Главное было то, что многокрасочный портрет моей Эрменехильды, отпечатанный в Дрездене по инициативе нашего Министра просвещения, превратился в предмет поклонения во всём нашем государстве, всюду и везде. Говорили, что покойница, презрев тлен и старания червей, навеки сохранила кроткую и нежную улыбку на устах. Женщины утверждали, будто ее лик чудесным образом исцеляет от подвздошных колик и облегчает первые роды, а обеты, которые дают ей девушки, дабы заполучить мужа, приносят куда больше пользы, чем добрый старый обычай - окунать вниз головой в колодец бюст святого Антония…

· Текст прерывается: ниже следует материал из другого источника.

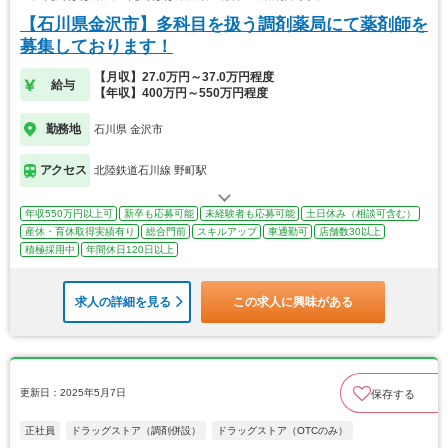
【石川県金沢市】多科目を扱う調剤薬局にて薬剤師を
募集しております！
【月収】27.0万円～37.0万円程度
給与
【年収】400万円～550万円程度
勤務地
石川県 金沢市
アクセス
北陸鉄道石川線 野町駅
年収550万円以上可
新卒も応募可能
未経験者も応募可能
土日休み（相談可含む）
産休・育休取得実績有り
総合門前
スキルアップ
車通勤可
店舗数30以上
積極採用中
年間休日120日以上
求人の詳細を見る
この求人に興味がある
更新日：2025年5月7日
保存する
正社員
ドラッグストア（調剤併設）
ドラッグストア（OTCのみ）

Едва я успел воткнуть в петлицу гардению, как Сильвестр доложил мне о визите Именитого Академика - академика хотя и избранного на последних выборах, но непонятно зачем оказавшегося под сенью академического Купола, ибо еще совсем недавно он величал Сорок Бессмертных "замшелыми мумиями в треуголках, дряхлыми повивальными бабками Словаря, который так отстает от языковой эволюции, что любой Малый Лярусс домашнего обихода полезнее его во сто крат". Перальта прячет бутылку рома "Санта-Инес", и мы приветствуем этого скромного и талантливого ученого мужа, который входит и садится туда, где солнечный луч, пронзив взметнувшуюся пыль, воспламеняет красную розетку Почетного легиона у него на груди. Наверху Офелия продолжает старательно очищать от никчемных бемолей пассажи из пьесы "К Элизе", но все же спотыкается на каждом шагу. "Бетховен", - говорит Именитый Академик, указуя пальцем вверх, словно сообщая нам важную новость. И без стеснения, как и подобает тому, для кого всегда открыты двери моего дома, начинает листать книги, только что принесенные моим секретарем. "Атеизм" Ле Дантека. Хорошо. Серьезное чтение. "Ученик" Бурже. Неплохо, но нам не следует подражать немецким emmerdeurs с их манией сваливать философствование и романтичность в одну кучу. Анатоль Франс: способности, конечно, есть, но за пределами Франции захвален чрезмерно. А кроме того, его упорный скептицизм ни к чему не приводит… "Шантеклер" - удивительная вещь. Успех и провал. Гениальная смелость, обреченная на неудачу, но навсегда вошедшая в историю театра как эксперимент, единственный в своем роде. И он декламирует: "O Soleil! Toi sans qui les choses. Ne seraient pas ce qu’elles sont…" (Академик и не подозревает, что вот уже который год десятки тысяч борделей и ночных заведений низшего пошиба носят в Америке название "Шантеклер"…) Он иронически, хотя и добродушно, хмыкает при виде антиклерикального памфлета Лео Таксиля, но корчит явно недовольную гримасу, узрев "Мосье Фока" Жана Лоррена. Ему, наверное, и невдомек, что Оллендорф, его собственный издатель, наводнил книжные лавки нашего континента этим романом (в переводе на испанский), разрекламированным в качестве несравненного образца французского гения и украшенным цветистой обложкой, с которой обнаженная Астарта - творение Дюпюи - до сих пор тревожит сон наших школяров…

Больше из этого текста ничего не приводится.